--- PROBLEM DESCRIPTION ---
The result should be every line in the data below that carries the string "lines".

--- INPUT DATA ---

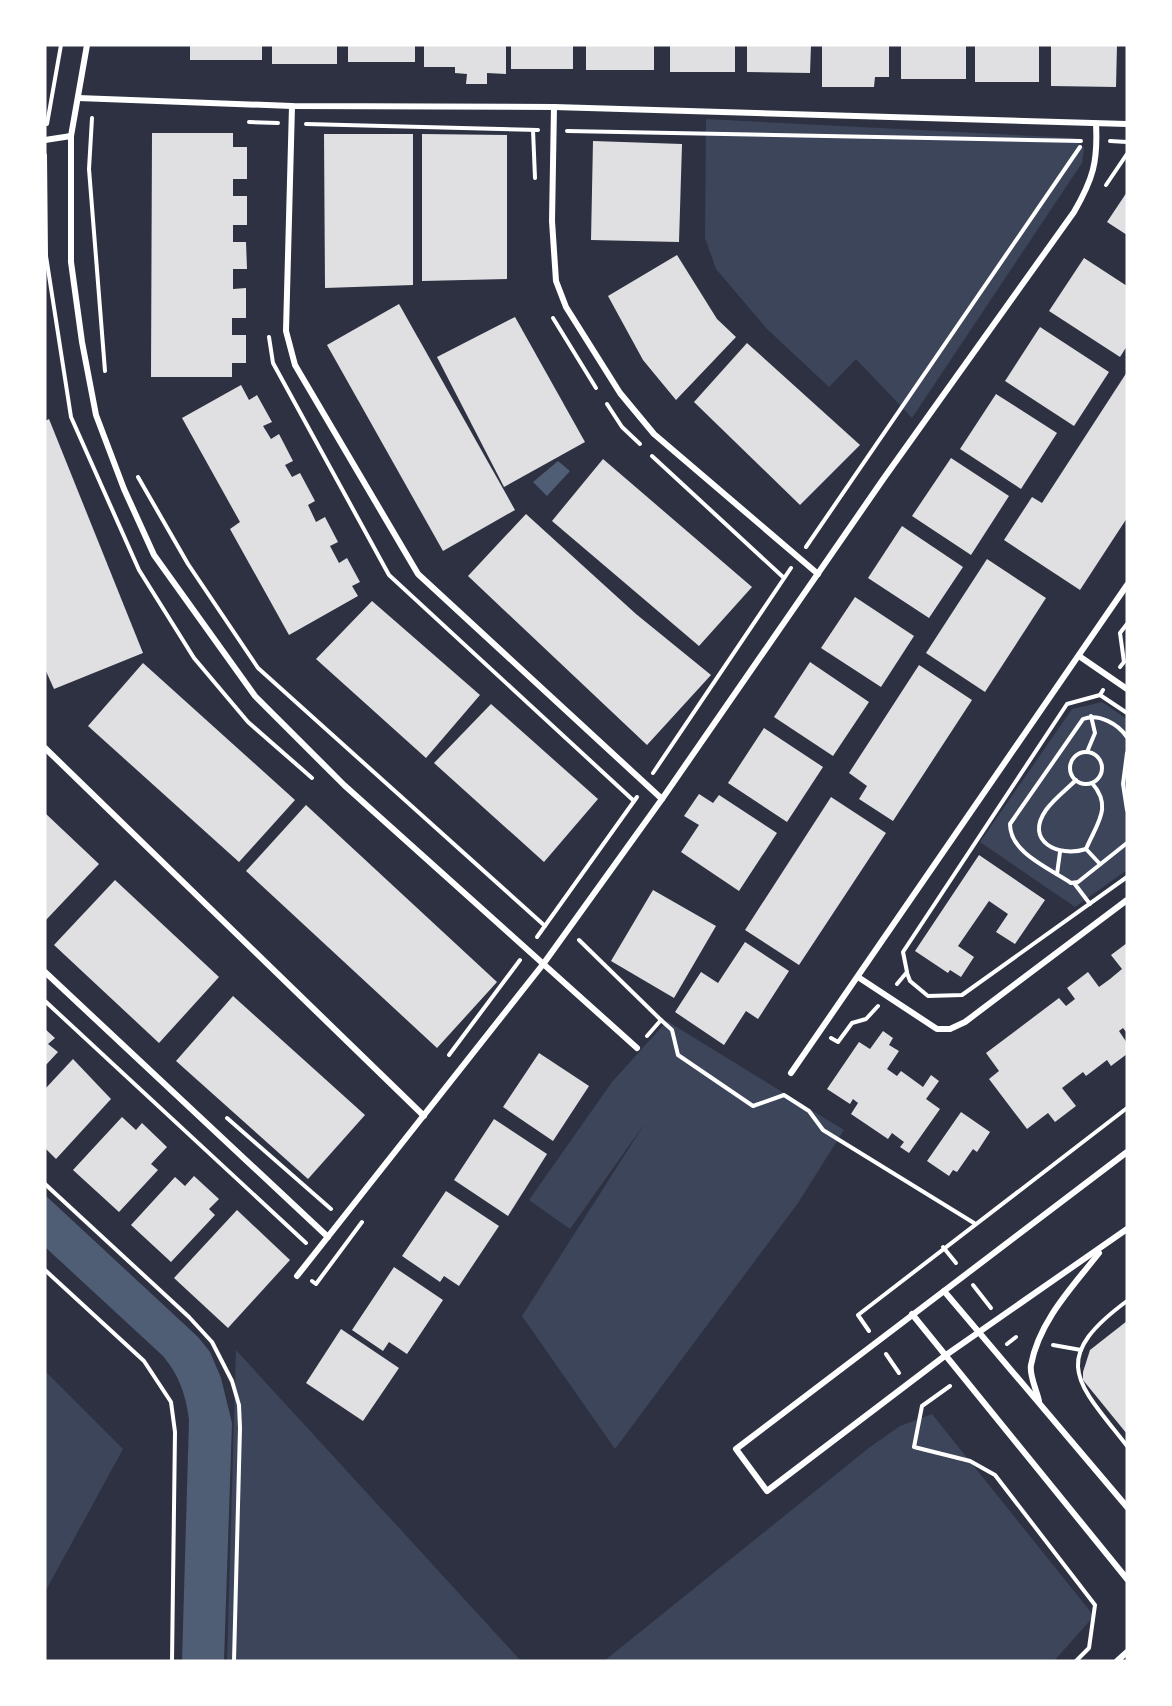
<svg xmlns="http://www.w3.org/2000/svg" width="1172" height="1706" font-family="'Asap Condensed',sans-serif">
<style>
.green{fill:#3c4559}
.water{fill:#4f5d75}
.building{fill:#e0e0e3}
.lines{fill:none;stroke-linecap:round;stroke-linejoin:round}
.path{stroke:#fff;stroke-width:4}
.minor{stroke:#fff;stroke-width:6}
</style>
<rect width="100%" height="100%" fill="#2d3142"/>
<g class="green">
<path d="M 706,119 L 1074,138 L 1084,148 L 1082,163 L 912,418 L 856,359 L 829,387 L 767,329 L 716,269 L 705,238 Z"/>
<path d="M 1102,702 L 1127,719 L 1127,870 L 1075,907 L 980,842 L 1072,709 Z"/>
<path d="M 667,1021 L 844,1130 L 798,1203 L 615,1449 L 522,1316 L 645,1123 L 570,1229 L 529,1200 L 612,1082 Z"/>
<path d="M 236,1350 L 521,1661 L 227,1661 Z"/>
<path d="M 45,1371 L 123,1449 L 45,1592 Z"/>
<path d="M 932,1414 L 1094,1616 L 1054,1661 L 604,1661 L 870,1447 L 900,1426 Z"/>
</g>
<g class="water">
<path d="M 558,461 L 570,471 L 547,496 L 533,482 Z"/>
<path d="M 45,1195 L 198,1337 L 210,1352 L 221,1378 L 232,1423 L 224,1661 L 182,1661 L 189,1420 C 186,1395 179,1375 163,1356 L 45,1247 Z"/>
</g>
<g class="building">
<rect x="190" y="45" width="72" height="15"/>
<rect x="272" y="45" width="65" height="19"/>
<rect x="348" y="45" width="67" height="17"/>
<path d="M 424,45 L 506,45 L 506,74 L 487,73 L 487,84 L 466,84 L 467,74 L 455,73 L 455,67 L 424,67 Z"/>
<rect x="511" y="45" width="62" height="24"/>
<rect x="586" y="45" width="68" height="25"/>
<rect x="670" y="45" width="65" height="27"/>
<path d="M 747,45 L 811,45 L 810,73 L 747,72 Z"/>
<path d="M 822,45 L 889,45 L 889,77 L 875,77 L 874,87 L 822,87 Z"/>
<rect x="901" y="45" width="65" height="34"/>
<rect x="975" y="45" width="64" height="37"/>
<path d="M 1051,45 L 1117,45 L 1116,87 L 1051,86 Z"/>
<path d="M 152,133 L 233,133 L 233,147 L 247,147 L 247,179 L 233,179 L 233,196 L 247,196 L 247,225 L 233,225 L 233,242 L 246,242 L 247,269 L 233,269 L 233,289 L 246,288 L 246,318 L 232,318 L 232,335 L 246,335 L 246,363 L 232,363 L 232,377 L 151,377 Z"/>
<path d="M 324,134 L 413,134 L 413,285 L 325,288 Z"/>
<path d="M 422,134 L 507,135 L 507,279 L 422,281 Z"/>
<path d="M 593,141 L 682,144 L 679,242 L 591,240 Z"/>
<path d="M 1127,192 L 1127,235 L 1107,222 Z"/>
<path d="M 677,255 L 717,319 L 736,337 L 676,400 L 643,360 L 608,296 Z"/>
<path d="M 1084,258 L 1127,286 L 1127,346 L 1120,357 L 1049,311 Z"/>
<path d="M 399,304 L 515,510 L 443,551 L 327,345 Z"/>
<path d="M 515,317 L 585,442 L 504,487 L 437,357 Z"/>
<path d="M 1040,327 L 1109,372 L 1074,426 L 1005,381 Z"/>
<path d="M 747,343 L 860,445 L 800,505 L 694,402 Z"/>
<path d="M 1127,372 L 1127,518 L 1080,590 L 1004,540 L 1032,497 L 1042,503 Z"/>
<path d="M 241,385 L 249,400 L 257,395 L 272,422 L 263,426 L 271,439 L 279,434 L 293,461 L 285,465 L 292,477 L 300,473 L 315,501 L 308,505 L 316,522 L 325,517 L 338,542 L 330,546 L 339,563 L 347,558 L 360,582 L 352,586 L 358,596 L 289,635 L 230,529 L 240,522 L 182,418 Z"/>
<path d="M 996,394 L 1057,433 L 1021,489 L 960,449 Z"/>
<path d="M 49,419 L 143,653 L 54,689 L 45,669 L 45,421 Z"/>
<path d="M 951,458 L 1009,496 L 971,555 L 912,516 Z"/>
<path d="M 603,459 L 752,587 L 699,646 L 552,521 Z"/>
<path d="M 526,514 L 636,614 L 711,675 L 647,745 L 468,576 Z"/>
<path d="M 902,526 L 963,567 L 929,618 L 868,578 Z"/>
<path d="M 987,559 L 1046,598 L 985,692 L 926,653 Z"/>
<path d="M 855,597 L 914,636 L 881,687 L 821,648 Z"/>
<path d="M 372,601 L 480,695 L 426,758 L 316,659 Z"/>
<path d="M 810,662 L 869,702 L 833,756 L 774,717 Z"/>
<path d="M 143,663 L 295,800 L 239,862 L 88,726 Z"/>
<path d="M 919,665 L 972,700 L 893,821 L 859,799 L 867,786 L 849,773 Z"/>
<path d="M 491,704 L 598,799 L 544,862 L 434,763 Z"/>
<path d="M 764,728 L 823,767 L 787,822 L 728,783 Z"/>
<path d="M 699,794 L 713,803 L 719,795 L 777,833 L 739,891 L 681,852 L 699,825 L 684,816 Z"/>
<path d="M 831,797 L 886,833 L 799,965 L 745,930 Z"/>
<path d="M 306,805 L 497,982 L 437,1048 L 246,871 Z"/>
<path d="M 45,813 L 99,864 L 45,921 Z"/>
<path d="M 979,855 L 1045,900 L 1015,944 L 996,932 L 1008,914 L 989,901 L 958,946 L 974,957 L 961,977 L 950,970 L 948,973 L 915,951 Z"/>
<path d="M 115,880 L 219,977 L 159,1043 L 54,945 Z"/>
<path d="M 653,890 L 716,926 L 674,998 L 611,961 Z"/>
<path d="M 745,942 L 789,971 L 758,1019 L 746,1011 L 724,1045 L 675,1012 L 701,972 L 718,983 Z"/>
<path d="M 1127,943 L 1127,1033 L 1123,1028 L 1119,1031 L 1127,1043 L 1127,1054 L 1111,1066 L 1107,1060 L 1086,1076 L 1083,1072 L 1062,1088 L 1076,1106 L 1055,1122 L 1048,1113 L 1027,1129 L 989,1079 L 999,1071 L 986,1053 L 1059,998 L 1066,1006 L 1075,999 L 1067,988 L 1088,972 L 1099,987 L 1110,979 L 1122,969 L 1111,955 Z"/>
<path d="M 233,996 L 365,1115 L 308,1179 L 176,1061 Z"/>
<path d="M 45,1029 L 55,1038 L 48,1044 L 58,1052 L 45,1066 Z"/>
<path d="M 883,1031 L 893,1038 L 889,1045 L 899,1051 L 887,1069 L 897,1076 L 901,1071 L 923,1087 L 931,1075 L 939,1081 L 926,1099 L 940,1109 L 909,1153 L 900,1147 L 904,1142 L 892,1133 L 888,1139 L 851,1114 L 858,1103 L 853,1099 L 850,1104 L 827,1089 L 859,1042 L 870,1049 Z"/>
<path d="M 539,1053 L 589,1086 L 553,1141 L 503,1107 Z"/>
<path d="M 73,1059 L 111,1099 L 56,1159 L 45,1148 L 45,1089 Z"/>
<path d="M 961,1112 L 990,1132 L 977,1152 L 973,1149 L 957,1172 L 953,1170 L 949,1176 L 927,1161 Z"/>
<path d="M 122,1117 L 136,1130 L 142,1123 L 167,1147 L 151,1164 L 158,1170 L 119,1212 L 73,1170 Z"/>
<path d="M 494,1119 L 547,1154 L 508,1216 L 454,1180 Z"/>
<path d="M 194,1176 L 219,1199 L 209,1209 L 215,1215 L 171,1262 L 131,1225 L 175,1177 L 185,1186 Z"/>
<path d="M 446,1191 L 499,1226 L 459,1286 L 444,1276 L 440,1282 L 402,1256 Z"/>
<path d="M 237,1210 L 290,1260 L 228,1328 L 174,1278 Z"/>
<path d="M 394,1267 L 443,1300 L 407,1354 L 389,1342 L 383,1351 L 352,1330 Z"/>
<path d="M 1127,1321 L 1127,1434 L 1083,1380 L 1083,1372 L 1090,1350 Z"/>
<path d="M 341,1329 L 399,1368 L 363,1421 L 306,1383 Z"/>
</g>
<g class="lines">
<g class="path">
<path d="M 92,118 L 89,169 L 105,371"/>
<path d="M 249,122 L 278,123"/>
<path d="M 47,124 L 61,45"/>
<path d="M 306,124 L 538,130"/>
<path d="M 533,130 L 535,178"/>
<path d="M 567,131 L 1081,141"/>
<path d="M 1110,141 L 1127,142"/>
<path d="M 45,155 L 46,256 L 71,417 L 139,570 L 194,658 L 248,722 L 312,778"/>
<path d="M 1106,185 L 1127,154"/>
<path d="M 553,318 L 596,388"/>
<path d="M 269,337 L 273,363 L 389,575 L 634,801"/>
<path d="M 607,404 L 622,427 L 640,444"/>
<path d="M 652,456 L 783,577"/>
<path d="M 138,477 L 188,564 L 258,668 L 545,926"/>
<path d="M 806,547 L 1080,147"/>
<path d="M 1120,667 L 1124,662 L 1120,633 L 1127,624"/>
<path d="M 1100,695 L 1127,713"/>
<path d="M 1127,737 C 1118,724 1099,713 1083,719 L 1010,824 C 1010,853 1049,868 1071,883 L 1078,882 L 1127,843"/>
<path d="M 1087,752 L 1095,733 L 1091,716"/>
<circle cx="1086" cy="768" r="16"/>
<path d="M 1127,753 L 1123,784 L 1127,810"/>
<path d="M 653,773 L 791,568"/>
<path d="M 1076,780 C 1066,790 1054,799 1046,810 C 1024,841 1058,858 1086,849 C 1097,823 1113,807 1092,783"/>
<path d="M 1086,849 L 1100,864"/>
<path d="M 1057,874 L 1060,852"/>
<path d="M 1074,883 L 1090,904"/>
<path d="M 537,937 L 637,797"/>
<path d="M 579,940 L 661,1020 L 647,1036"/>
<path d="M 907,973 L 910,981 L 928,996 L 962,995 L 1127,877"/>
<path d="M 897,984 L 907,972 L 903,952 L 1067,704 L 1100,695 L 1103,690"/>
<path d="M 45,1001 L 306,1243"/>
<path d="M 661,1020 L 672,1030 L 678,1055 L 753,1106 L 784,1095 L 809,1111 L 823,1130 L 974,1223"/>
<path d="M 831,1038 L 838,1042 L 852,1023 L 866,1019 L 878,1006"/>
<path d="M 449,1055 L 520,960"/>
<path d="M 227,1118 L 331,1209"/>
<path d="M 45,1184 L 189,1317 L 212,1342 L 232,1381 L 239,1405 L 240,1428 L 234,1661"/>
<path d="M 943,1247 L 956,1263"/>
<path d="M 45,1270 L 144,1361 L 171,1402 L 175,1432 L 172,1661"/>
<path d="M 312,1281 L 316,1284 L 362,1222"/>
<path d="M 973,1285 L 991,1308"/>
<path d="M 1127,1301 C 1047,1360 1078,1383 1127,1446"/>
<path d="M 869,1331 L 858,1315 L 1127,1108"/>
<path d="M 1007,1344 L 1016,1337"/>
<path d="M 1053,1345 L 1081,1350"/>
<path d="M 886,1354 L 899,1373"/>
<path d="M 950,1386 L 922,1406 L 914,1447 L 970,1461 L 995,1475 L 1095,1605 L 1089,1648 L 1076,1661"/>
</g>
<g class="minor">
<path d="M 87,45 L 71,136 L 71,262 L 82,342 L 96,415 L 124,489 L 154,555 L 255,696 L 344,785 L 637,1048"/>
<path d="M 78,98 L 292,106 L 554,107 L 1127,124"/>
<path d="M 292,106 L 286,331 L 295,365 L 418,574 L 662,799"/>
<path d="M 554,107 L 552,221 L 556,281 L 566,307 L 620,393 L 654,434 L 818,574"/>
<path d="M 45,140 L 71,136"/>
<path d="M 1079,656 L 1127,689"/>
<path d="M 45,748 L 424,1116"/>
<path d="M 45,972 L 328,1237"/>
<path d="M 858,977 L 937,1029 L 950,1029 L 965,1022 L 1127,900"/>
<path d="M 791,1073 L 1127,585"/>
<path d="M 1127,1152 L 736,1449 L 767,1491 L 946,1355 L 1127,1229"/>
<path d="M 297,1276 L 544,963 L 662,799 L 884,478 L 1074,212 C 1093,179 1098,162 1096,124"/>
<path d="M 944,1291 L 1127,1507"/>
<path d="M 912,1314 L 1127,1579"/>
<path d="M 1039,1401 C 1037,1391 1029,1375 1031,1365 C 1039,1321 1073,1286 1099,1253"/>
<path d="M 1117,1661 L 1127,1652"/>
</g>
</g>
<rect width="1172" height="1706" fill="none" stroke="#ffffff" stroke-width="93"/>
</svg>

--- RESULT OF THE EXERCISE ---
.lines{fill:none;stroke-linecap:round;stroke-linejoin:round}
<g class="lines">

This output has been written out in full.